Supplied data: Begin

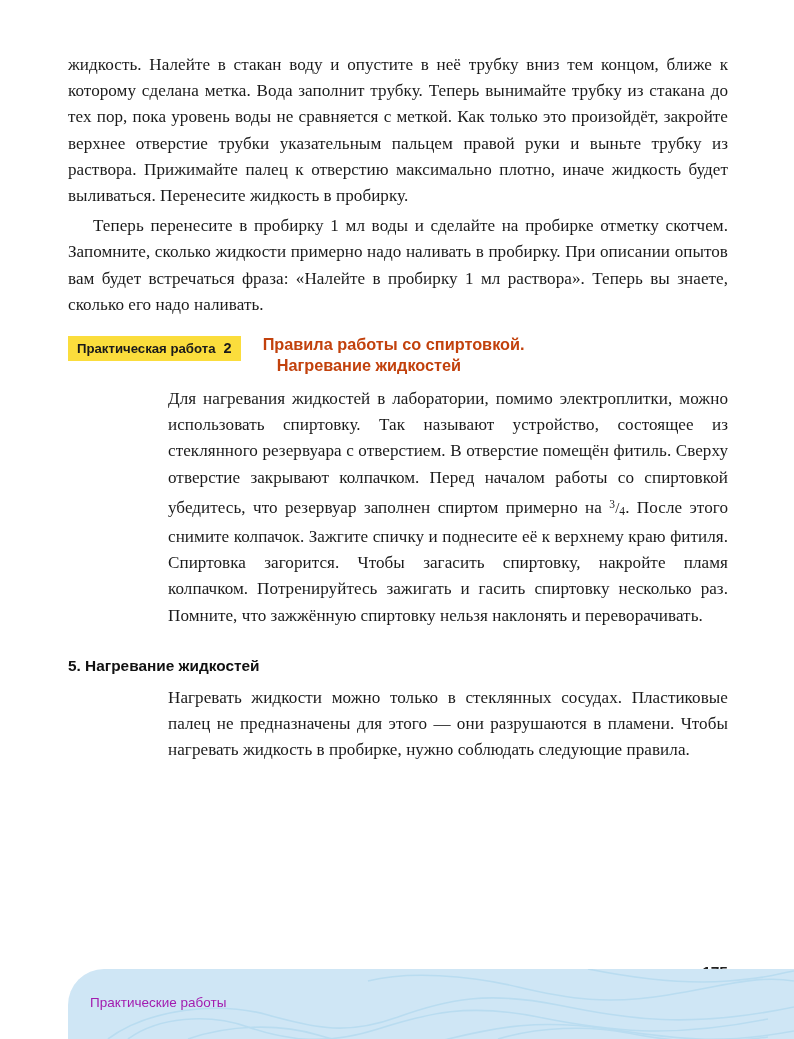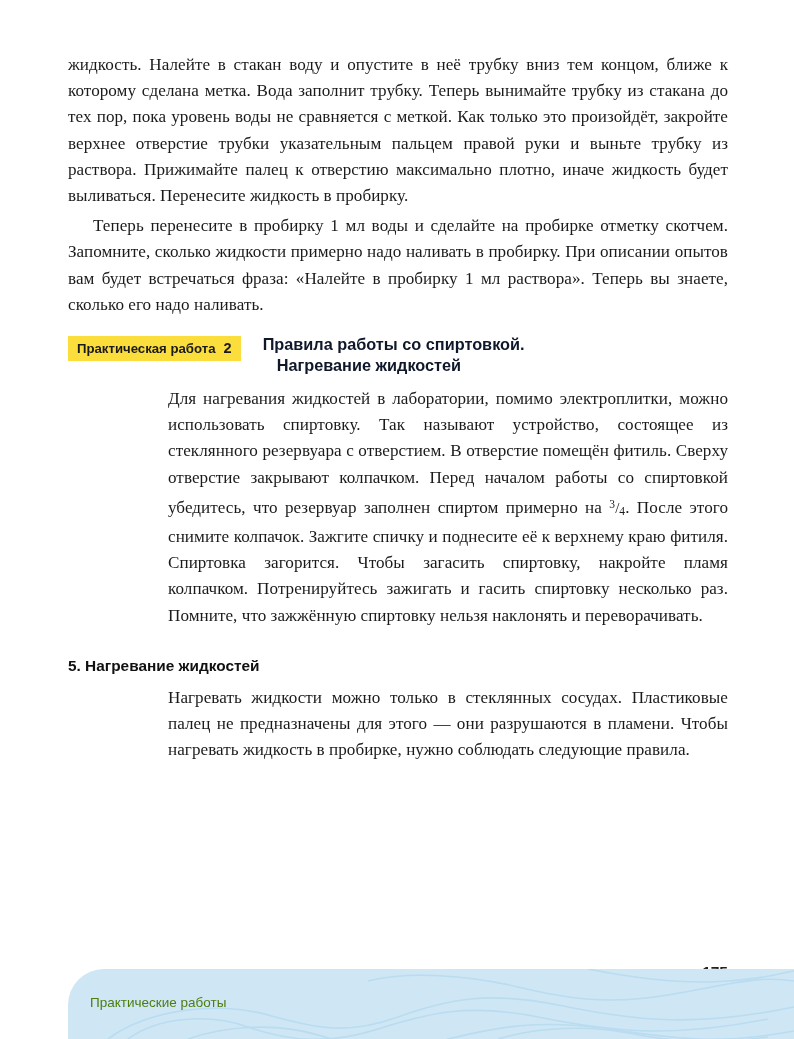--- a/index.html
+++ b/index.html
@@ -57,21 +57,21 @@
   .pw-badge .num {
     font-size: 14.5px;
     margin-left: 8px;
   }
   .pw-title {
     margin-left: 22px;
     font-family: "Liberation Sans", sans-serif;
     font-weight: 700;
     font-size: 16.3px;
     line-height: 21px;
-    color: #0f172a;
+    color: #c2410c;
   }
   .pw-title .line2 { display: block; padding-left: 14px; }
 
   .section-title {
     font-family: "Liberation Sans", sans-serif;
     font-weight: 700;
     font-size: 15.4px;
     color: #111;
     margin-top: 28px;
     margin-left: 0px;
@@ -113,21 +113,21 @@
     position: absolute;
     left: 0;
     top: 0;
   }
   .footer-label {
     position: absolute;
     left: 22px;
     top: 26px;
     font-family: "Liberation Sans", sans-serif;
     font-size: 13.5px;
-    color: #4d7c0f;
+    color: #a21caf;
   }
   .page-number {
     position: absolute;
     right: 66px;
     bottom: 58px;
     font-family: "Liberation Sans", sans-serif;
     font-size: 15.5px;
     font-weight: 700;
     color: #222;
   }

Supplied data: End
Supplied data: Begin

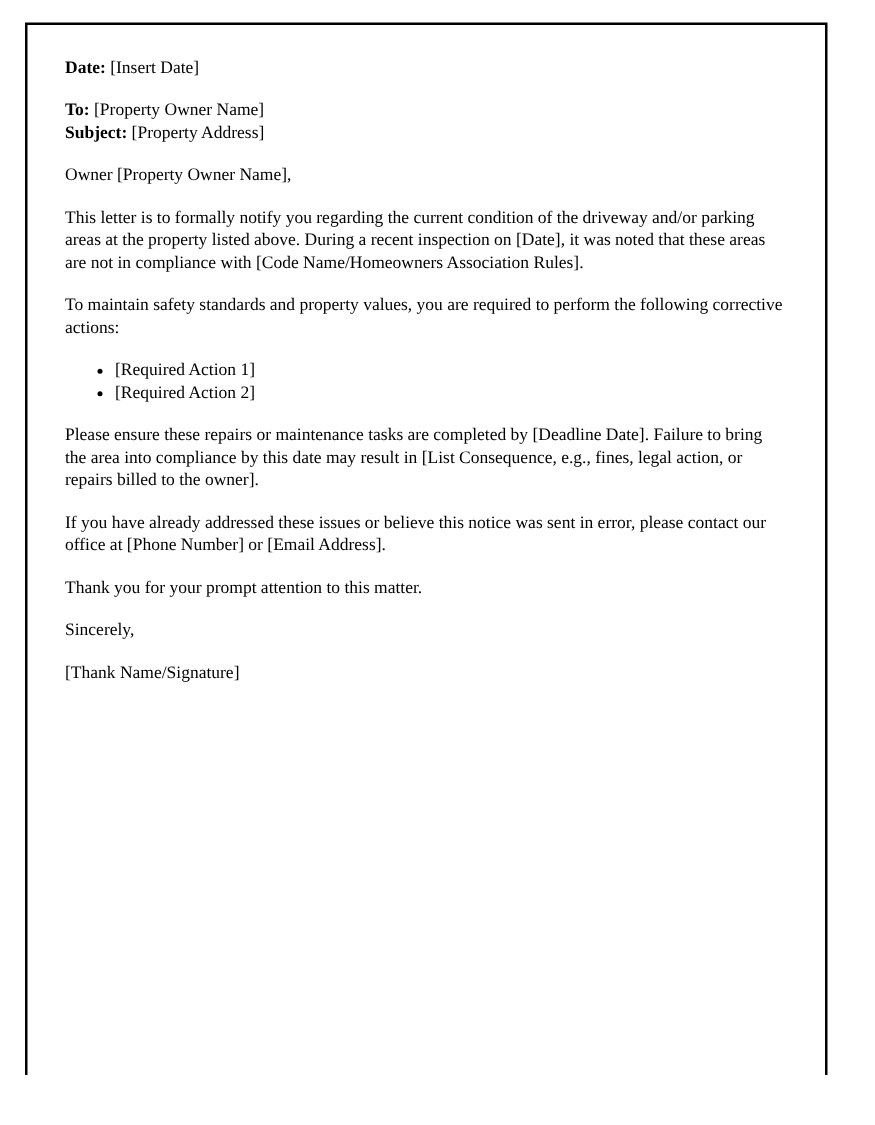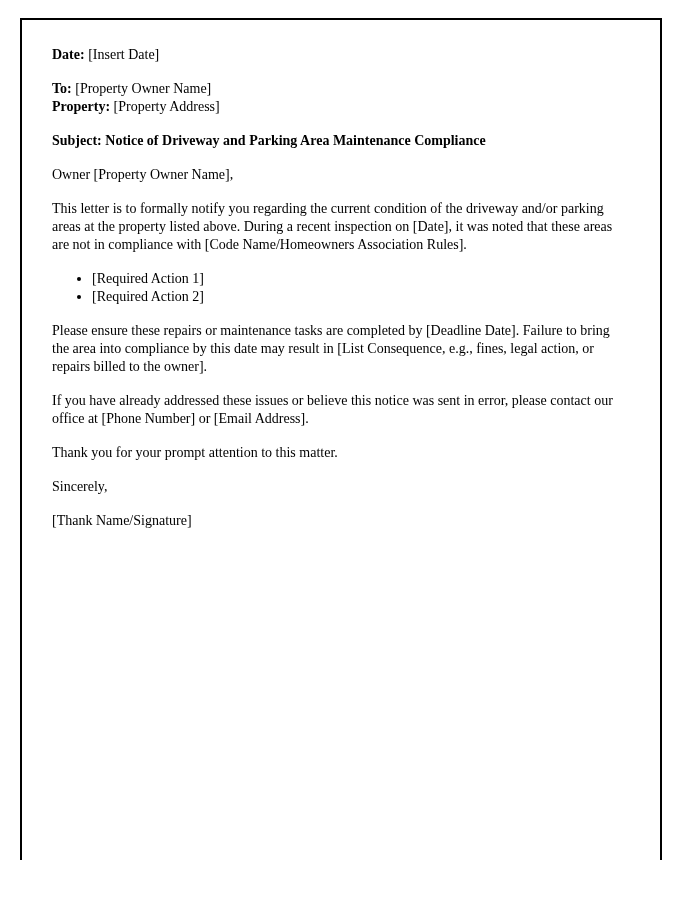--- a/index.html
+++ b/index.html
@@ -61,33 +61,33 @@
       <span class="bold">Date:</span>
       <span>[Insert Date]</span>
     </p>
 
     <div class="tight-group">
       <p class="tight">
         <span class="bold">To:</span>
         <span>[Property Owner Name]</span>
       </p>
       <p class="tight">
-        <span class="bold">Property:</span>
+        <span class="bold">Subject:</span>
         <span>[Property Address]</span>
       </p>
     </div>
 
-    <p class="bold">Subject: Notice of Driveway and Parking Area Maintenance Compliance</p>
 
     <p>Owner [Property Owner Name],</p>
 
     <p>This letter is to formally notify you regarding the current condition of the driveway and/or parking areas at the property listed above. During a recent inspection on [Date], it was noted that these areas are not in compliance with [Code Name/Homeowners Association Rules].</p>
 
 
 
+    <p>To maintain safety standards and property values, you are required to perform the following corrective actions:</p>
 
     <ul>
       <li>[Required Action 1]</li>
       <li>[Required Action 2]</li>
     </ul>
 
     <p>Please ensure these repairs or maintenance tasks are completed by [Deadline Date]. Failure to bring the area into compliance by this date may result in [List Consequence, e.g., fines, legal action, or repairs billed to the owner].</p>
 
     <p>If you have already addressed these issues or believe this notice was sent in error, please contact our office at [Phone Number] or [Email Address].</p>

Supplied data: End
Supplied data: Begin

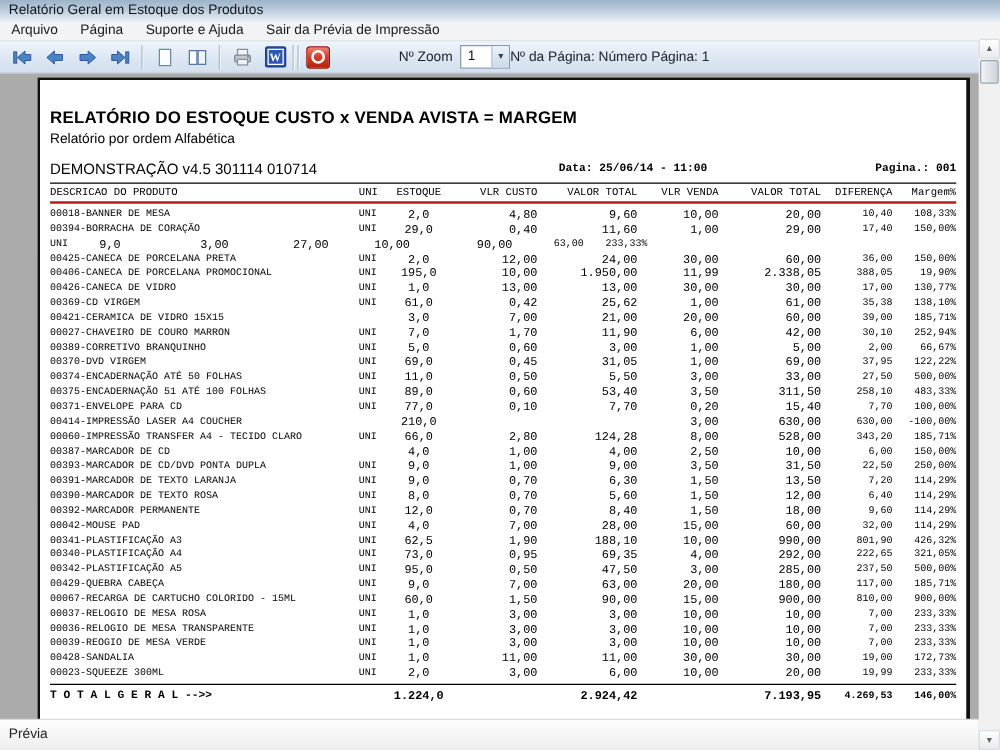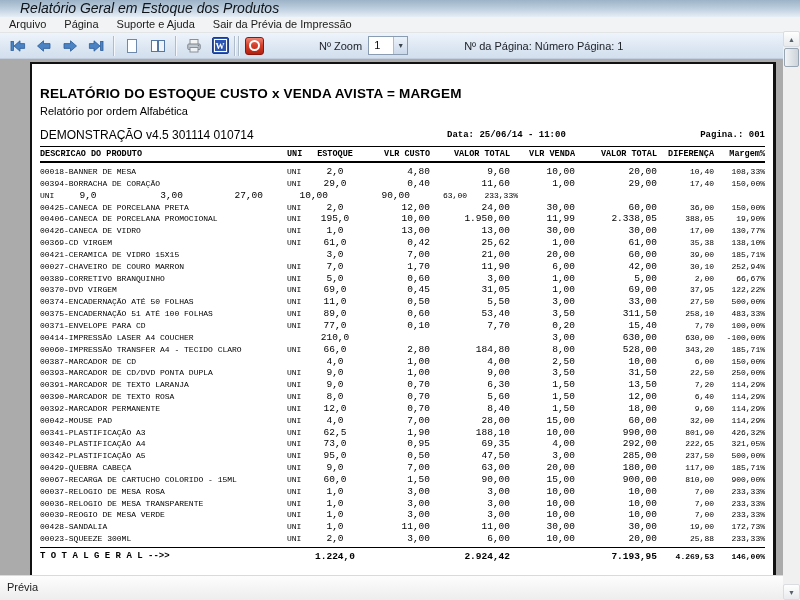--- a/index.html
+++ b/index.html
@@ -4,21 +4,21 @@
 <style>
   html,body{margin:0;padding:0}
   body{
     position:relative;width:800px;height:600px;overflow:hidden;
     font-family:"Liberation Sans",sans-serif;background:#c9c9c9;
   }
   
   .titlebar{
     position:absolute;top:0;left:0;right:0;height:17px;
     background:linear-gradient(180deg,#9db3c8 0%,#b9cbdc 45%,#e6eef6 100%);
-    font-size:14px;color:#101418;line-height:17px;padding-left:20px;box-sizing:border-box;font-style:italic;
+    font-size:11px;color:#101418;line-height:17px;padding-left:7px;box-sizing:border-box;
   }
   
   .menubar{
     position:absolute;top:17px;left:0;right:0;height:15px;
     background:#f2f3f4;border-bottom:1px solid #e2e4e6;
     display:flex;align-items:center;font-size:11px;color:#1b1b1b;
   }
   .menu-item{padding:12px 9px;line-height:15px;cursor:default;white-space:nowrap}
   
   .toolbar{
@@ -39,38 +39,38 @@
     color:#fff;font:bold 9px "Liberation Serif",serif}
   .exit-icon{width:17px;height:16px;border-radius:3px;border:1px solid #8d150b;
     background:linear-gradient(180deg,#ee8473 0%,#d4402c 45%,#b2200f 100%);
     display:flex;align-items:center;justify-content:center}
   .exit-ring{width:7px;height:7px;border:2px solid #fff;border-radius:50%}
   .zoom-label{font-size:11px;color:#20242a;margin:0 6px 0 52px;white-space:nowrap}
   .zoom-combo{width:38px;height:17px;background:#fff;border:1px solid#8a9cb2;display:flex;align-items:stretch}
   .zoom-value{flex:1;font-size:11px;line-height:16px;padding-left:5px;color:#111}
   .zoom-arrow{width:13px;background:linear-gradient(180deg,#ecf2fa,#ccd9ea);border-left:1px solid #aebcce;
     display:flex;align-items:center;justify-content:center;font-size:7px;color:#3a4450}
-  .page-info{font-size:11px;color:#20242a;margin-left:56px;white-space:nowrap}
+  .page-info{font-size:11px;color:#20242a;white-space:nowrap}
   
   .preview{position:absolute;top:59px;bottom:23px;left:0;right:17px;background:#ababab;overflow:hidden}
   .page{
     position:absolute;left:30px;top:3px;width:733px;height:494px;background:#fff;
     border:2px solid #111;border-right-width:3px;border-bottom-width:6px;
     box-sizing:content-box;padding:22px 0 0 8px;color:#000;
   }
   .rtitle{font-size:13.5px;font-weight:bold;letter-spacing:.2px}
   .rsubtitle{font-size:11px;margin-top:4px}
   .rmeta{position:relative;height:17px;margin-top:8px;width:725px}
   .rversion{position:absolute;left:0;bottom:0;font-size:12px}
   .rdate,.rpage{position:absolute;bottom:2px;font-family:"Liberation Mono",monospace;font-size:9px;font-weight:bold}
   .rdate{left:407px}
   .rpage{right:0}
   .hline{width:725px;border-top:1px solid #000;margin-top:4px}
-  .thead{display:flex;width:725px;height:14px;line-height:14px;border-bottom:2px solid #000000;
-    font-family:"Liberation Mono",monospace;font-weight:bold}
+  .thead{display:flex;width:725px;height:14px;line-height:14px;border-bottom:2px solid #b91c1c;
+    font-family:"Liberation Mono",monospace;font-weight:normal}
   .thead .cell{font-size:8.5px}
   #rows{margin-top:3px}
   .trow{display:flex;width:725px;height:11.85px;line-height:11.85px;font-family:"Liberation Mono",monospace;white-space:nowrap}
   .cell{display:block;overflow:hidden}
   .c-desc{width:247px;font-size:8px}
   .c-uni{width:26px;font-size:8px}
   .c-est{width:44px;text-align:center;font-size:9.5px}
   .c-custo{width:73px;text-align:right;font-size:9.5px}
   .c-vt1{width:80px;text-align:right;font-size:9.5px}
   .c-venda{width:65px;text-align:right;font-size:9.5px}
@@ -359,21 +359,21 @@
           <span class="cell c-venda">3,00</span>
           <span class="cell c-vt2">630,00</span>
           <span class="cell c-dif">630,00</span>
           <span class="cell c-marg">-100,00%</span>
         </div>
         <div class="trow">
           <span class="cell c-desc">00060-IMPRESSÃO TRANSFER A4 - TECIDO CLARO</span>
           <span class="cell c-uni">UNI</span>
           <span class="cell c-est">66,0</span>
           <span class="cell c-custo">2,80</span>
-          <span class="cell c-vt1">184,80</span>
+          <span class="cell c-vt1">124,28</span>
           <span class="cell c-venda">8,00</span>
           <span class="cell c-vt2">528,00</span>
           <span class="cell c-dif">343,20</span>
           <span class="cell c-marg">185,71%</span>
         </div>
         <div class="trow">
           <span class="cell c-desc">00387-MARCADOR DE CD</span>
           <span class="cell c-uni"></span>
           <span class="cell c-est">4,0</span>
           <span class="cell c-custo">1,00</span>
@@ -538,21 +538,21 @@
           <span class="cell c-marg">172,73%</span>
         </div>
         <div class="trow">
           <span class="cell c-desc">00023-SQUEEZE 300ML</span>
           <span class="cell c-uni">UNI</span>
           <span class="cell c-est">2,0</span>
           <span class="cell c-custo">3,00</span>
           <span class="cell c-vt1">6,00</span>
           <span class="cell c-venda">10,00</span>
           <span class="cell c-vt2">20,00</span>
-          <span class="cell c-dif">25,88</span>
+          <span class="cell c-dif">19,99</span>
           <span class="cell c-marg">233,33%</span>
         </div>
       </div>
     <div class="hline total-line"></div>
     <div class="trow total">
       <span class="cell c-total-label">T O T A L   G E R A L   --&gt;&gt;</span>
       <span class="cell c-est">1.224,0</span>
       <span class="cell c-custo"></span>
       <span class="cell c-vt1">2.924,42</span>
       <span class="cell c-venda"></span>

Supplied data: End

### What this task involves
For this exercise, copy each line from the listing above that has the word "monospace".

### Output of the task
   .rdate,.rpage{position:absolute;bottom:2px;font-family:"Liberation Mono",monospace;font-size:9px;font-weight:bold}
-    font-family:"Liberation Mono",monospace;font-weight:bold}
+    font-family:"Liberation Mono",monospace;font-weight:normal}
   .trow{display:flex;width:725px;height:11.85px;line-height:11.85px;font-family:"Liberation Mono",monospace;white-space:nowrap}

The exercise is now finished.